►
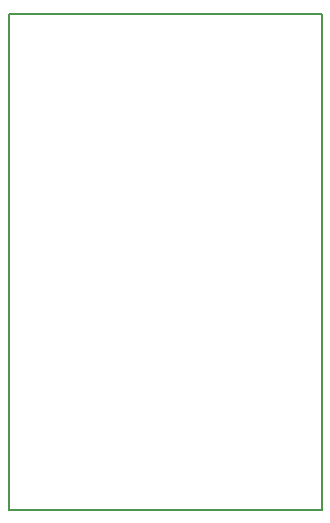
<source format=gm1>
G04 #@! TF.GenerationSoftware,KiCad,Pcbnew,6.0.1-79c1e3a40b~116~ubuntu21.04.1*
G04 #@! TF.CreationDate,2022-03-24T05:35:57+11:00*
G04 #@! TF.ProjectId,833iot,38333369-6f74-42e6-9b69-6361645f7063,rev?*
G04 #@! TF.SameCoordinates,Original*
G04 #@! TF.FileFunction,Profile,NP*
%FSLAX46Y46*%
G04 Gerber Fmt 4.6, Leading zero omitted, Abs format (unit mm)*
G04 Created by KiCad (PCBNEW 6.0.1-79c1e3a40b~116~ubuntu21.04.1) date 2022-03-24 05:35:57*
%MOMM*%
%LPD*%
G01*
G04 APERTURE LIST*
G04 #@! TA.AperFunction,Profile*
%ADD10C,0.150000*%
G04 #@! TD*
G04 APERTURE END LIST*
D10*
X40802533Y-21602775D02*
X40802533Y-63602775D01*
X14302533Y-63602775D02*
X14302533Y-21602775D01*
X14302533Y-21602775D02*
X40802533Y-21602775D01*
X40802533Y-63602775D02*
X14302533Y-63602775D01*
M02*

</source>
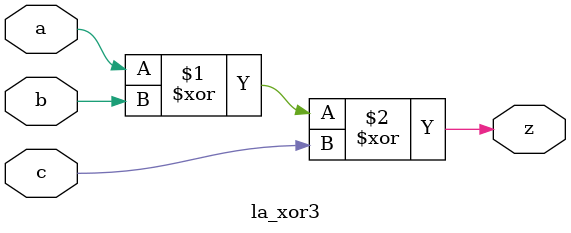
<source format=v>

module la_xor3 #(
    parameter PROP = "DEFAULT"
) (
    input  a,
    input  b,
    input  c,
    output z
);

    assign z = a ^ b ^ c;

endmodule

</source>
◄
►
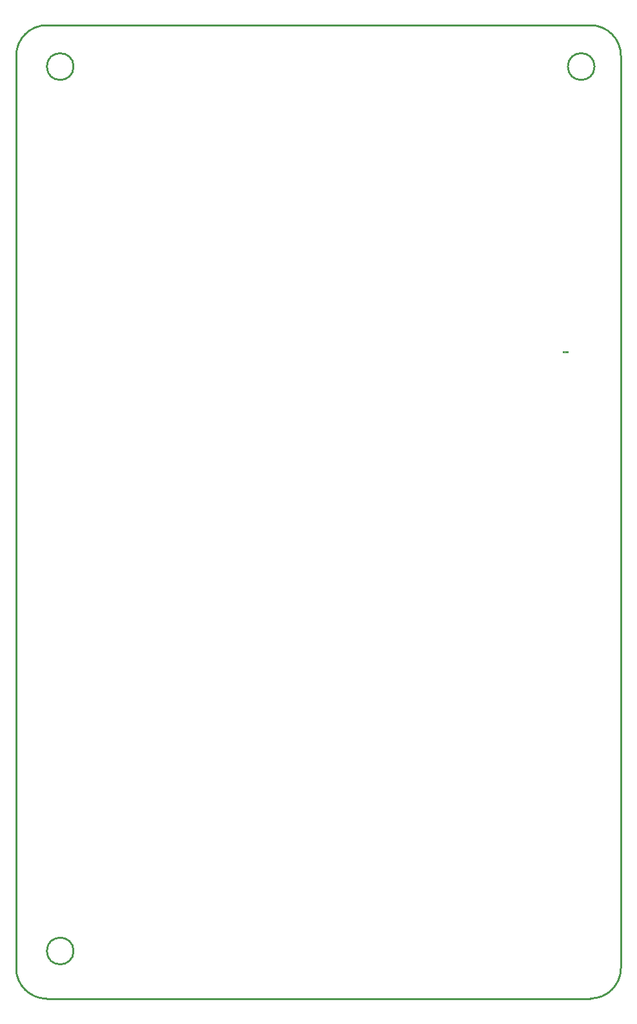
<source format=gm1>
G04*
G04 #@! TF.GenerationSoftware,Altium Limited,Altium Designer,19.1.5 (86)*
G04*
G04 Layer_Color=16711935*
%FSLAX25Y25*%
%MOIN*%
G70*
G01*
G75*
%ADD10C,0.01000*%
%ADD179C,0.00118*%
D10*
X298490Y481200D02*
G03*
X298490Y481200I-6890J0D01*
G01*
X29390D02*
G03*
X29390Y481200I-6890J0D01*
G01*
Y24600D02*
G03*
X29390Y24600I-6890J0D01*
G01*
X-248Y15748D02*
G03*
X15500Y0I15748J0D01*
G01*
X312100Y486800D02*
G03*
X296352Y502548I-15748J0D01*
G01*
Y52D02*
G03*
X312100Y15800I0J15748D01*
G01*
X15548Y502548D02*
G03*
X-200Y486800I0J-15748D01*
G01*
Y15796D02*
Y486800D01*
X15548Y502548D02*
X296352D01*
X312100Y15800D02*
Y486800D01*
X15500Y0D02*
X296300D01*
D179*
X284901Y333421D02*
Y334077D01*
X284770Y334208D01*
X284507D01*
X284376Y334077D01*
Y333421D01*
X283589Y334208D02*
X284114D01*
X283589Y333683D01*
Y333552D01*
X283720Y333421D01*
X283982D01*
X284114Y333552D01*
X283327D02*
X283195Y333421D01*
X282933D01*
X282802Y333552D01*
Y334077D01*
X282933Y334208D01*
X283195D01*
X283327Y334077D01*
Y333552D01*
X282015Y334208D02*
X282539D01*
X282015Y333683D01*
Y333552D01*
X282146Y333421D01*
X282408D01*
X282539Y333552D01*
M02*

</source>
◄
— Aim of the exercise —
Lines containing the string "KiCad" are the ones to copy from the entries above.

— Answer area —
G04 #@! TF.GenerationSoftware,KiCad,Pcbnew,6.0.1-79c1e3a40b~116~ubuntu21.04.1*
G04 Created by KiCad (PCBNEW 6.0.1-79c1e3a40b~116~ubuntu21.04.1) date 2022-03-24 05:35:57*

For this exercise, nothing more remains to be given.